One in five Americans lives with a mental health condition. These conditions are more than just occasional emotional ups and downs. They are long lasting medical conditions that cause changes in our moods – how we feel and what we think. It is important that anyone with a mental health condition seeks proper treatment in order to live and work productively and meaningfully.
Unfortunately, there is a great deal of stigma related to mental illness. That’s where Mental Illness Awareness Week comes in. Each year, the campaign raises awareness and reduces the stigma associated with mental illness grows stronger.
Mental health is an important issue for everyone, at many levels. It matters to individuals, to families, to corporations, to communities. There are many things that can be done to raise awareness of mental illness that can make an impact at every level. You can make a difference in your community – for the people you know personally with mental illness, and for millions of people across the country.
NAMI Minnesota is dedicated to improving the lives of children and adults with mental illnesses – and their families. They offer more than 500 free classes and presentations each year, along with more than 70 support groups, including two web-based groups that launched at the end of September, one for young adults and one for parents of school-aged children with mental illness.
Throughout October, Twin Cities Public Television (TPT) will air a series of programs to create more public awareness.
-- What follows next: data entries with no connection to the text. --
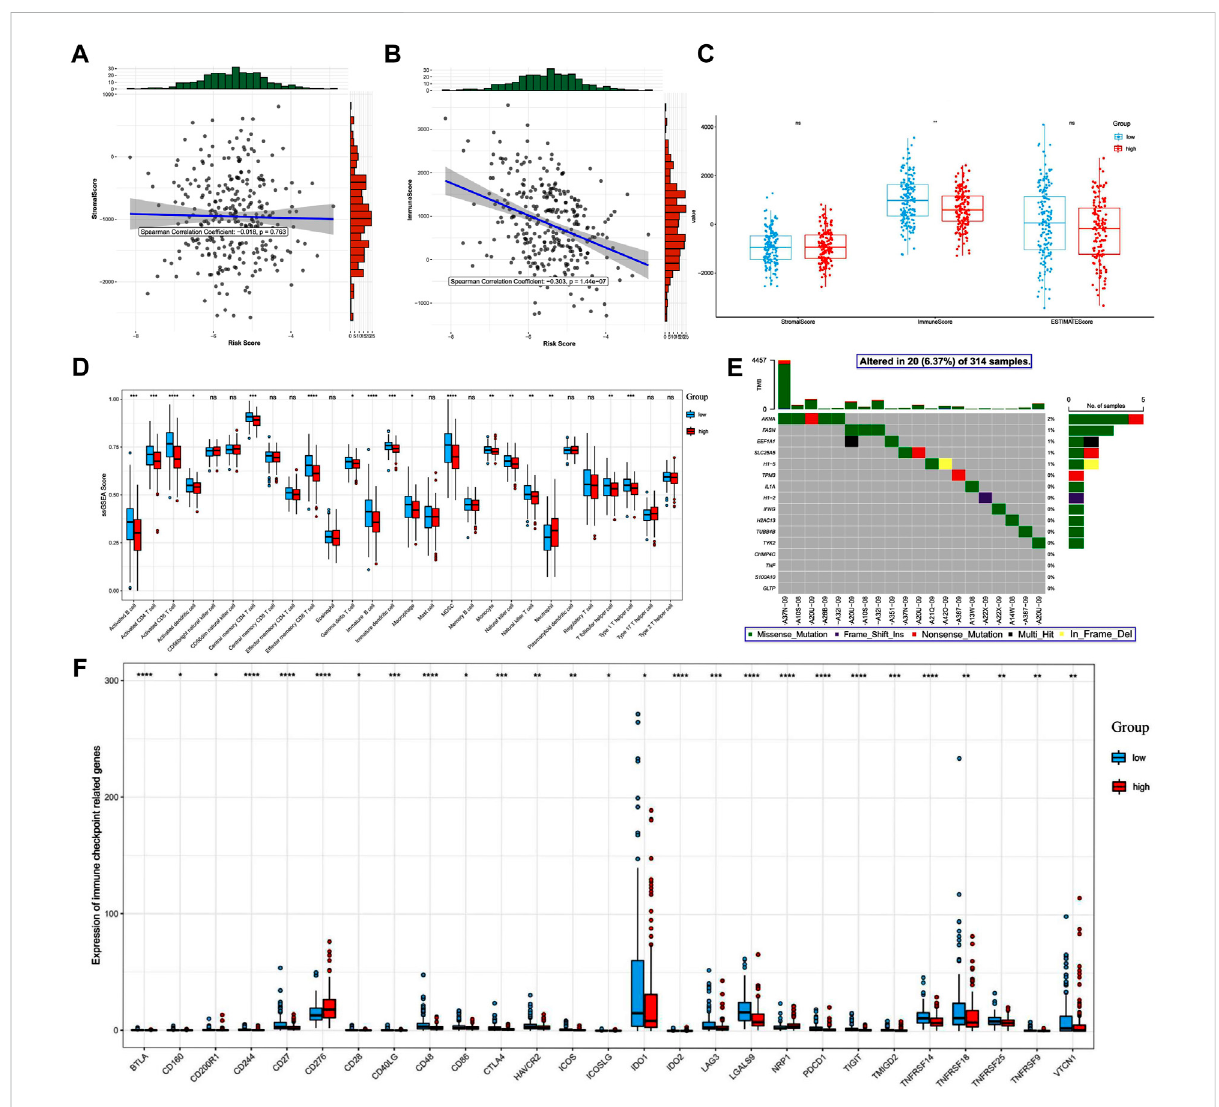
FIGURE 8 Differences in immune-related outcomes between the high-risk and low-risk groups. Risk and ESTIMATE scores: (A) correlation between the risk score and the stromal score. (B) Correlation between the risk score and the immune score. (C) Differences in tumor microenvironment scores between the high- and low-risk groups. (D) Boxplot of differences in the degree of immune cell in fi ltration. (E) Mutation map of prognosis-related genes in patients with cervical cancer. (F) Differential expression of immune checkpoint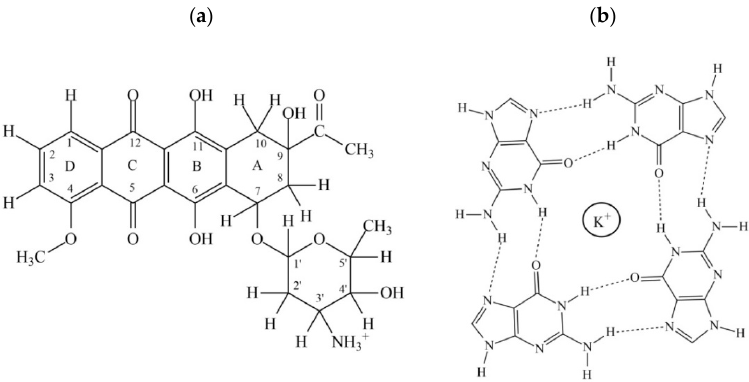
Figure 1. ( a ) Chemical structure of daunomycin and; ( b ) G-tetrad in the presence of K +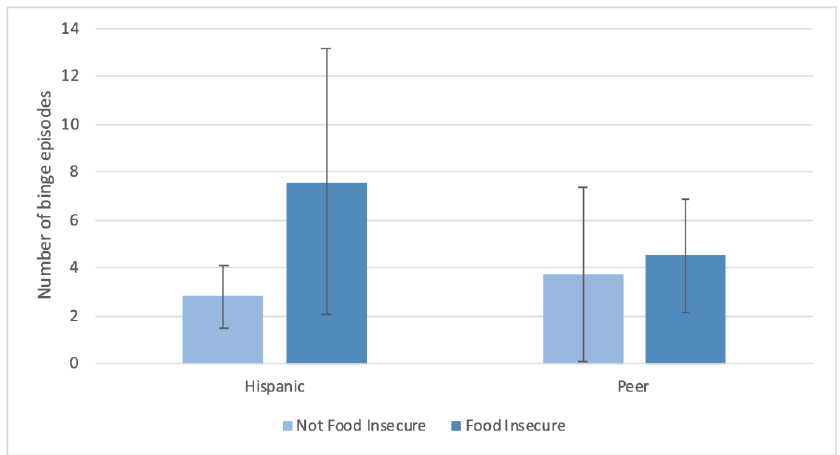
Figure 4. Count model of binge eating episodes among adolescents with at least 1 binge eating episode ( p = 0.02). Among Hispanic adolescents, p food insecurity < 0.001. Among peer adolescents, p food insecurity = 0.6. Mean ± SD are displayed. p food insecurity = 0.6. Mean ± SD are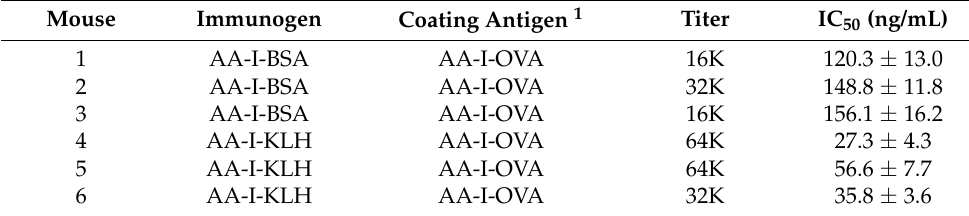
Figure 1. The strategic schema of mAb production. AA ‐ I: aristolochic acid I; EDC: 1 ‐ (3 ‐ dimethylaminopropyl) ‐ 3 ‐ ethylcar ‐ bodiimide hydrochloride; NHS: N ‐ hydroxysuccinimide; KLH: keyhole limpet haemocyanin; OVA: ovalbumin. Table 1. Characterization of mouse antiserum against AA ‐ I ( n = 3).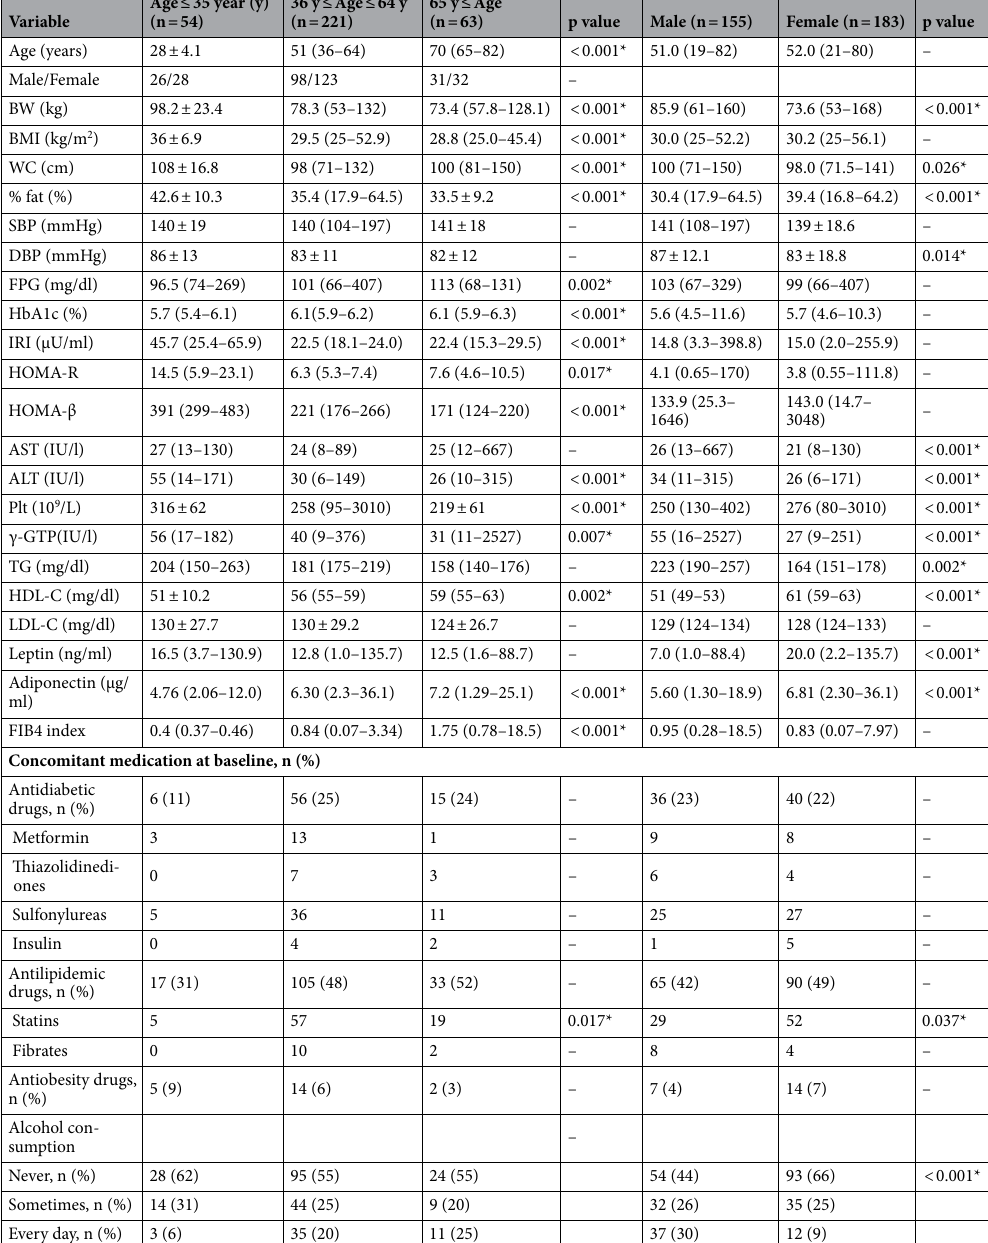
Table 2. Baseline characteristics of patients categorized by age and sex. Data are expressed as the mean ± SD, medians (min, max), or percentages. Asterisks indicate a significant difference (p <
The programs were developed by NAMI Minnesota, in partnership with the Make It OK Campaign. Topics include: Stigma & Mental Illness, Facing Mental Illness, Families & Mental Illness, and more. The programs will air on various dates in October.
NAMI offers lists of books and movies that tell stories of mental illness and help raise awareness. From fiction and memoir to feature films and documentaries, these resources can inspire conversations and help reverse the stigma of mental illness.
Actress Glenn Close understands that the first step in addressing mental illness is to talk about it. She and her family co-founded Bring Change 2 Mind (BC2M), a non-profit organization designed to start the conversation about mental health, and to raise awareness, understanding, and sympathy. BC2M is an excellent resource for learning about mental illness and the experiences of others.
You can join thousands of people across the country changing the stigma of mental health conditions by taking the Stigmafree Pledge. Learn about mental health. See the person, not the illness. Take action – spread the word, raise awareness, and make a difference.